Henrik Lehm

Personal information
- Date of birth: 23 August 1960 (age 65)
- Place of birth: Ubberud, Denmark

Managerial career
- Years: Team
- 1989–1992: AC Horsens women
- 1993–1995: OB women
- 1997–1999: Aarslev Boldklub
- 2000–2002: Svendborg fB (youth)
- 2002–2004: Denmark U17 women
- 2004–2008: Denmark U19 women
- 2008–2011: Næsby BK
- 2012: Vendsyssel FF
- 2012–2013: AB
- 2014: Brøndby (U19)
- 2016–2018: HB Køge
- 2018–2020: Næsby BK (U19)
- 2020–2021: Inter Allies
- 2021–2022: MSV Duisburg women
- 2022–: Odense KS (coach)

= Henrik Lehm =

Danish football manager

Henrik Lehm (born 23 August 1960) is a Danish professional football manager.

==Coaching career==
Lehm started coaching at AC Horsens as women's team coach in 1989 and managed different Danish club and also worked as the youth coach and academy director. He was the manager of Denmark U17 and U19 women team from 2002 to 2008. After the national team coaching he returnts to club football in 2008 with Næsby BK. In 2012 he joined Danish club Akademisk Boldklub and he was with them until 2013. From 2013 to 2016 he worked as the youth team director of the Brøndby IF. In January 2016 he appointed as the head coach of HB Køge. He left the club in 2018, only to return to Næsby as head of development.

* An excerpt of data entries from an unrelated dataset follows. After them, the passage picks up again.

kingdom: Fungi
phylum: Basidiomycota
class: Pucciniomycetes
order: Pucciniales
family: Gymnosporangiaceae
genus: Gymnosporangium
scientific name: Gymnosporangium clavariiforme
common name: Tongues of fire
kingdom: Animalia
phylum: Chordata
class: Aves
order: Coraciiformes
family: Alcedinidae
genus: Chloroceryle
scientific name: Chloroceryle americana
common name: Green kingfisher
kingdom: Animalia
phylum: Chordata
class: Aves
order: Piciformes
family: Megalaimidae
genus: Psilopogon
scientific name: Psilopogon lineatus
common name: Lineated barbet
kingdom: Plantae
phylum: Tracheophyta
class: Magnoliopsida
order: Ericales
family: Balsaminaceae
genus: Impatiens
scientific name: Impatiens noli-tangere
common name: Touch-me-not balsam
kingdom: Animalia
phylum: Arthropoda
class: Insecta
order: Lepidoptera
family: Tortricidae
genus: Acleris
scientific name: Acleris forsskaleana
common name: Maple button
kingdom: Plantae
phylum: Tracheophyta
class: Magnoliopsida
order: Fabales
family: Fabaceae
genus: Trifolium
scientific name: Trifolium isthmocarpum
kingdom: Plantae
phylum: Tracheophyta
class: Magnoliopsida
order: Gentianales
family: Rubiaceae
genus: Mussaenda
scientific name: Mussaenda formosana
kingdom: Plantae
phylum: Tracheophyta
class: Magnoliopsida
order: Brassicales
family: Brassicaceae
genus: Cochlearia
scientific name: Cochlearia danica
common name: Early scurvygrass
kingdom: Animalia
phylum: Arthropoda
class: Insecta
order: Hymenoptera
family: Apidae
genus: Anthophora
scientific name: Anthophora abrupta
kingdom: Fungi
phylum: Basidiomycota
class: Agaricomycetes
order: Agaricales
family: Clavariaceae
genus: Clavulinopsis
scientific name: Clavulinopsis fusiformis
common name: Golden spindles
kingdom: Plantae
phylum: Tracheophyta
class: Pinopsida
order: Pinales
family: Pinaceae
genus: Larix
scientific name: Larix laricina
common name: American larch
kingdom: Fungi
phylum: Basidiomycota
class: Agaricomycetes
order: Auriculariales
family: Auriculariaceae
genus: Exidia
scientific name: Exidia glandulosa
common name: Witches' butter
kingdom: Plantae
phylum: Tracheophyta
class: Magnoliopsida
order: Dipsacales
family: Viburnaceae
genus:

In January 2020 he was appointed as the Ghana Premier League Club Inter Allies manager, and with them he achieved Ghana premier league coach of the month award in February. His stay in Ghana was interrupted by the COVID-19 pandemic.

In June 2021 he was named new manager of the women's team of MSV Duisburg. He departed MSV Duisburg in March 2022. Later in 2022 he became a coach in Odense Kammeraternes Sportsklub.